Эти слова остановили его, и он перестал
искать шляпу глазами. Да, в этих словах была большая и горькая правда, хотя он успел мимоходом подумать о том, что напрасно мелькнуло это имя француза, к чему оно тут, лучше бы проще высказать эту мысль и своими словами. Он тоже всё последнее время чувствовал себя новичком, и причину обнаружить было нетрудно: в голову, как назло, лезли только недостойные его пустяки, ни одной действительно крупной, значительной мысли, вот и ту, о самолюбии современного человека, который больше всего на свете страшится быть ординарным, пришлось отложить или всё-таки нет?33
Виньи Альфред де (1797—1863) — французский писатель-романтик. В драме «Чаттертон» и в поэме «Смерть волка» звучат мотивы одиночества личности в мире стяжательства.
Собственно, он был уверен, что непременно напишет роман, неуверенность заключалась не в этом, чувство дебюта и прочее, но с каждым днём его всё больше томил и преследовал страх, что он исчерпан до дна, что его вершина уже позади, что теперь не наскрести ему сил и на половину того, чего он достиг, а хотелось писать всё совершеннее, всё крупней, и он всё время сбивался, спешил, хватался за всякую мысль и с нарастающим ужасом убеждался, что он совершенно бессилен и пуст.
Тургенев задумчиво вторил ему:
— Хотел было приняться опять за работу, зашевелилась литературная жилка, пошевелилась, пошевелилась да и пропала. Я ничего не читаю, ничего не делаю, ем, сплю, гуляю, почти здоров, одна катковка в колене, да это пока не болезнь, все болезни ещё впереди. Даже думаю очень мало. Как-то спокойнее так. Всего не передумаешь, да и нового не выдумаешь ничего. Уж стареть так стареть. Главное, надо в руках себя крепко держать, и тогда всё пойдёт как по маслу.
У него вертелся коварный вопрос, собственно, что же пойдёт как по маслу, если ни о чём и не думать, ни о чём не читать, но он подтвердил, опять решаясь остаться, чувствуя, что в эту минуту не может уйти:
— Разумеется, надо...
Тургенев поднялся, сделал несколько неспешных шагов, но тут же сморщился, захромал, доковылял до письменного стола, присел боком, помолчал, должно быть борясь с приступом боли, потеребил несколько каких-то листочков и с лёгкой грустью, но спокойно, размеренно проговорил:
— Вот придумал себе развлечение, забавляюсь писанием опереточных либретто, а мадам Виардо чудесно перекладывает их на музыку.
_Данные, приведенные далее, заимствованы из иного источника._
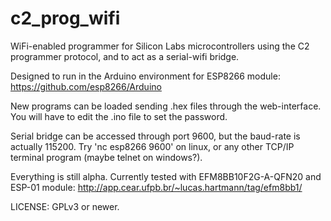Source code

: # c2_prog_wifi
WiFi-enabled programmer for Silicon Labs microcontrollers using the C2 programmer protocol, and to act as a serial-wifi bridge.

Designed to run in the Arduino environment for ESP8266 module: https://github.com/esp8266/Arduino

New programs can be loaded sending .hex files through the web-interface. You will have to edit the .ino file to set the password.

Serial bridge can be accessed through port 9600, but the baud-rate is actually 115200. Try 'nc esp8266 9600' on linux, or any other TCP/IP terminal program (maybe telnet on windows?).

Everything is still alpha. Currently tested with EFM8BB10F2G-A-QFN20 and ESP-01 module: http://app.cear.ufpb.br/~lucas.hartmann/tag/efm8bb1/

LICENSE: GPLv3 or newer.
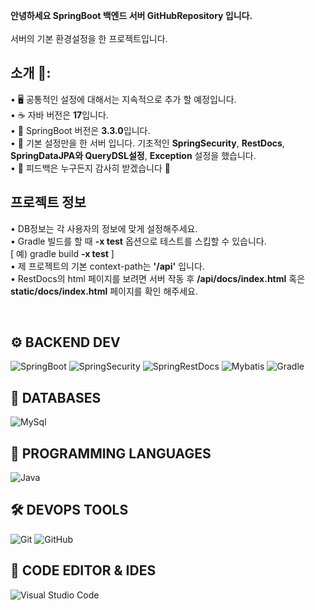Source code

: 
**안녕하세요 SpringBoot 백엔드 서버 GitHubRepository 입니다.**
<br/><br/>서버의 기본 환경설정을 한 프로젝트입니다.

## 소개 🎈:

• 🖥️ 공통적인 설정에 대해서는 지속적으로 추가 할 예정입니다. <br/>
• ☕ 자바 버전은 <b>17</b>입니다.<br/>
• 🍃 SpringBoot 버전은 <b>3.3.0</b>입니다.<br/>
• 👤 기본 설정만을 한 서버 입니다. 기초적인 <b>SpringSecurity</b>, <b>RestDocs</b>, <b>SpringDataJPA와 QueryDSL설정</b>, <b>Exception</b> 설정을 했습니다.<br/>
• 🙏 피드백은 누구든지 감사히 받겠습니다 🙇<br/>
</span>

## 프로젝트 정보
• DB정보는 각 사용자의 정보에 맞게 설정해주세요. <br/>
• Gradle 빌드를 할 때 <b>-x test</b> 옵션으로 테스트를 스킵할 수 있습니다. <br/>[ 예) gradle build <b>-x test</b> ] <br/>
• 제 프로젝트의 기본 context-path는 <b>'/api'</b> 입니다. <br/>
• RestDocs의 html 페이지를 보려면 서버 작동 후 <b>/api/docs/index.html</b> 혹은 <b>static/docs/index.html</b> 페이지를 확인 해주세요. <br/>

<br />

## ⚙️ **BACKEND DEV**
![SpringBoot](https://img.shields.io/badge/SpringBoot-%236DB33F.svg?style=for-the-badge&logo=spring&logoColor=white 'SpringBoot')
![SpringSecurity](https://img.shields.io/badge/spring_security-%236DB33F.svg?style=for-the-badge&logo=SpringSecurity&logoColor=white 'SpringSecurity')
![SpringRestDocs](https://img.shields.io/badge/spring_rest_docs-E40046.svg?style=for-the-badge&logo=Asciidoctor&logoColor=white 'SpringRestDocs')
![Mybatis](https://img.shields.io/badge/SpringDataJPA-%236DB33F?style=for-the-badge&logo=databricks&logoColor=white 'SpringDataJPA')
![Gradle](https://img.shields.io/badge/Gradle-02303A?style=for-the-badge&logo=Gradle&logoColor=white 'SpringSecurity')

## 📅 **DATABASES**

![MySql](https://img.shields.io/badge/MySQL-4479A1?style=for-the-badge&logo=MySQL&logoColor=white 'MySql')

## 🎯 **PROGRAMMING LANGUAGES**

![Java](https://img.shields.io/badge/java-2F2625?style=for-the-badge&logo=CoffeeScript&logoColor=white 'Java')


## 🛠️ **DEVOPS TOOLS**

![Git](https://img.shields.io/badge/git-%23F05033.svg?style=for-the-badge&logo=git&logoColor=white 'Git')
![GitHub](https://img.shields.io/badge/github-%23121011.svg?style=for-the-badge&logo=github&logoColor=white 'GitHub')
<!-- ![Docker](https://img.shields.io/badge/docker-%230db7ed.svg?style=for-the-badge&logo=docker&logoColor=white)
![Nginx](https://img.shields.io/badge/nginx-%23009639.svg?style=for-the-badge&logo=nginx&logoColor=white 'Nginx')
![Postman](https://img.shields.io/badge/Postman-FF6C37?style=for-the-badge&logo=postman&logoColor=white 'Postman')
![Shell Scripts](https://img.shields.io/badge/Shell_Script-121011?style=for-the-badge&logo=gnu-bash&logoColor=white)
![Linux](https://img.shields.io/badge/Linux-FCC624?style=for-the-badge&logo=linux&logoColor=black 'Linux') -->

## 📄 **CODE EDITOR & IDES**

![Visual Studio Code](https://img.shields.io/badge/VS%20Code-0078d7.svg?style=for-the-badge&logo=visual-studio-code&logoColor=white 'Visual Studio Code')
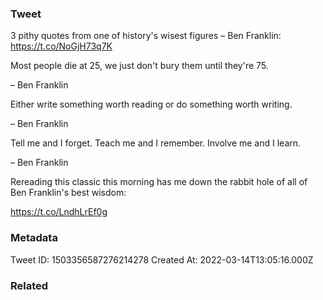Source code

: ### Tweet
3 pithy quotes from one of history's wisest figures – Ben Franklin: https://t.co/NoGjH73q7K

Most people die at 25, we just don't bury them until they're 75. 

– Ben Franklin

Either write something worth reading or do something worth writing.

– Ben Franklin

Tell me and I forget. 
Teach me and I remember. 
Involve me and I learn.

– Ben Franklin

Rereading this classic this morning has me down the rabbit hole of all of Ben Franklin's best wisdom:

https://t.co/LndhLrEf0g

### Metadata
Tweet ID: 1503356587276214278
Created At: 2022-03-14T13:05:16.000Z

### Related


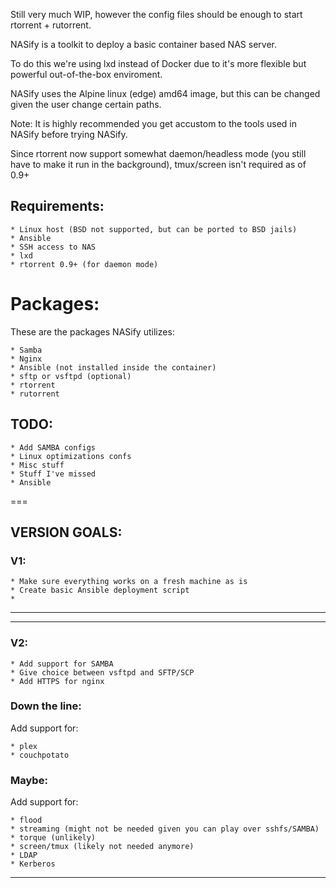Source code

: Still very much WIP, however the config files should be enough to start rtorrent + rutorrent.

NASify is a toolkit to deploy a basic container based NAS server.

To do this we're using lxd instead of Docker due to it's more flexible but powerful out-of-the-box enviroment.




NASify uses the Alpine linux (edge) amd64 image, but this can be changed given the user change certain paths.

Note: It is highly recommended you get accustom to the tools used in NASify before trying NASify.

Since rtorrent now support somewhat daemon/headless mode (you still have to make it run in the background), tmux/screen isn't required as of 0.9+


## Requirements:
	* Linux host (BSD not supported, but can be ported to BSD jails)
	* Ansible
	* SSH access to NAS
	* lxd
	* rtorrent 0.9+ (for daemon mode)


# Packages:
These are the packages NASify utilizes:

	* Samba
	* Nginx
	* Ansible (not installed inside the container)
	* sftp or vsftpd (optional)
	* rtorrent
	* rutorrent



## TODO:

	* Add SAMBA configs
	* Linux optimizations confs
	* Misc stuff
	* Stuff I've missed
	* Ansible

===

## VERSION GOALS:

### V1:

	* Make sure everything works on a fresh machine as is 
	* Create basic Ansible deployment script
	* 

---


---

### V2:
	* Add support for SAMBA
	* Give choice between vsftpd and SFTP/SCP
	* Add HTTPS for nginx

### Down the line:
Add support for:

	* plex
	* couchpotato

### Maybe:
Add support for:

	* flood
	* streaming (might not be needed given you can play over sshfs/SAMBA)
	* torque (unlikely)
	* screen/tmux (likely not needed anymore)
	* LDAP 
	* Kerberos 
---

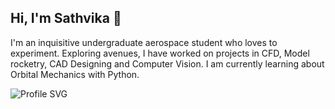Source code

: 

## Hi, I'm Sathvika 👋

I'm an inquisitive undergraduate aerospace student who loves to experiment. Exploring avenues, I have worked on projects in CFD, Model rocketry, CAD Designing and Computer Vision. I am currently learning about Orbital Mechanics with Python. 

![Profile SVG](./profile.svg)
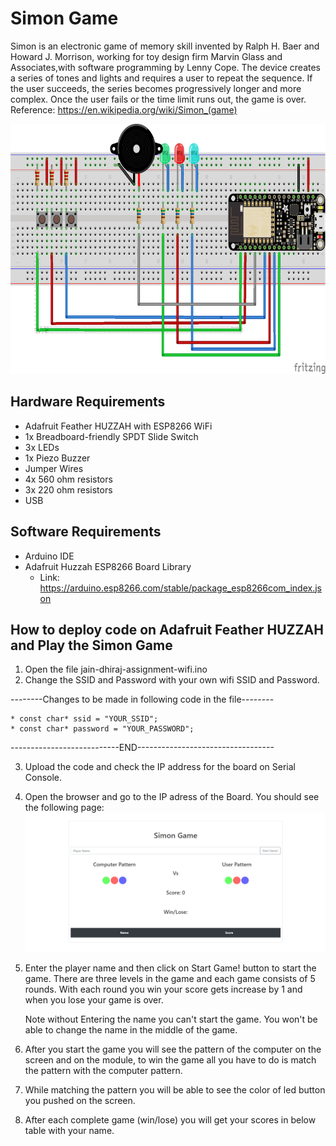 # Simon Game
Simon is an electronic game of memory skill invented by Ralph H. Baer and Howard J. Morrison, working for toy design firm Marvin Glass and Associates,with software programming by Lenny Cope. The device creates a series of tones and lights and requires a user to repeat the sequence. If the user succeeds, the series becomes progressively longer and more complex. Once the user fails or the time limit runs out, the game is over. 
Reference: https://en.wikipedia.org/wiki/Simon_(game)

<img src="Simon-game-fritzing.png" width="600" height="400">

## Hardware Requirements
* Adafruit Feather HUZZAH with ESP8266 WiFi
* 1x Breadboard-friendly SPDT Slide Switch
* 3x LEDs
* 1x Piezo Buzzer
* Jumper Wires
* 4x 560 ohm resistors
* 3x 220 ohm resistors
* USB

## Software Requirements
* Arduino IDE
* Adafruit Huzzah ESP8266 Board Library
    * Link: https://arduino.esp8266.com/stable/package_esp8266com_index.json

## How to deploy code on Adafruit Feather HUZZAH and Play the Simon Game
1. Open the file jain-dhiraj-assignment-wifi.ino
2. Change the SSID and Password with your own wifi SSID and Password.

--------Changes to be made in following code in the file--------

    * const char* ssid = "YOUR_SSID";
    * const char* password = "YOUR_PASSWORD";

---------------------------END----------------------------------

3. Upload the code and check the IP address for the board on Serial Console.
4. Open the browser and go to the IP adress of the Board. You should see the following page:
    <img src="web.PNG"/>
5. Enter the player name and then click on Start Game! button to start the game. There are three levels in the game and each game consists of 5 rounds. With each round you win your score gets increase by 1 and when you lose your game is over.

    Note without Entering the name you can't start the game. You won't be able to change the name in the middle of the game.
6. After you start the game you will see the pattern of the computer on the screen and on the module, to win the game all you have to do is match the pattern with the computer pattern. 
7. While matching the pattern you will be able to see the color of led button you pushed on the screen.
8. After each complete game (win/lose) you will get your scores in below table with your name.
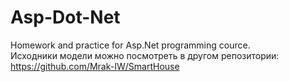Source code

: # Asp-Dot-Net
Homework and practice for Asp.Net programming cource.<br />
Исходники модели можно посмотреть в другом репозитории:<br />
https://github.com/Mrak-IW/SmartHouse
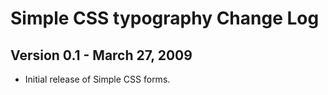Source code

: # Simple CSS typography Change Log

## Version 0.1 - March 27, 2009

* Initial release of Simple CSS forms.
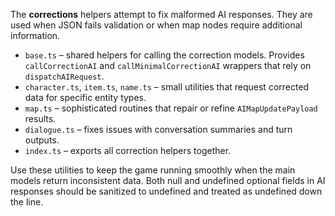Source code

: The **corrections** helpers attempt to fix malformed AI responses. They are used when JSON fails validation or when map nodes require additional information.

* `base.ts` – shared helpers for calling the correction models. Provides `callCorrectionAI` and `callMinimalCorrectionAI` wrappers that rely on `dispatchAIRequest`.
* `character.ts`, `item.ts`, `name.ts` – small utilities that request corrected data for specific entity types.
* `map.ts` – sophisticated routines that repair or refine `AIMapUpdatePayload` results.
* `dialogue.ts` – fixes issues with conversation summaries and turn outputs.
* `index.ts` – exports all correction helpers together.

Use these utilities to keep the game running smoothly when the main models return inconsistent data.
Both null and undefined optional fields in AI responses should be sanitized to undefined and treated as undefined down the line.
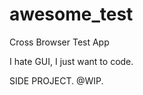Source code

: awesome_test
============

Cross Browser Test App

I hate GUI, I just want to code.

SIDE PROJECT. @WIP.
Одна из опереток, озаглавленная «Слишком много жён», в которой мой приятель Поме играет роль паши, имела такой необыкновенный успех, что её давали пять раз и королева Пруссии пожелала увидеть её. А всё равно с каждым часом становится равнодушнее жить.
Невольно и сочувствие и злость охватили его. Это как же можно так раскисать? Как же не бороться, не биться, не рваться вперёд? Как можно забавляться какими-то оперетками и поощрять в себе равнодушие к жизни?
А Тургеневым, видимо, всё сильней овладевало отчаяние, и жалобный голос звучал всё беспомощней, всё слабей:
— Я давно уже видел, что жизнь бежит в эту сторону, и сделал набросок, указал, так сказать, пальцем, как я понял её, но этого, видимо, мало при нынешнем положении. Что ж, серьёзному художнику остаётся только уйти и предоставить другим действовать и работать, что я и сделаю, должен сделать, как видно.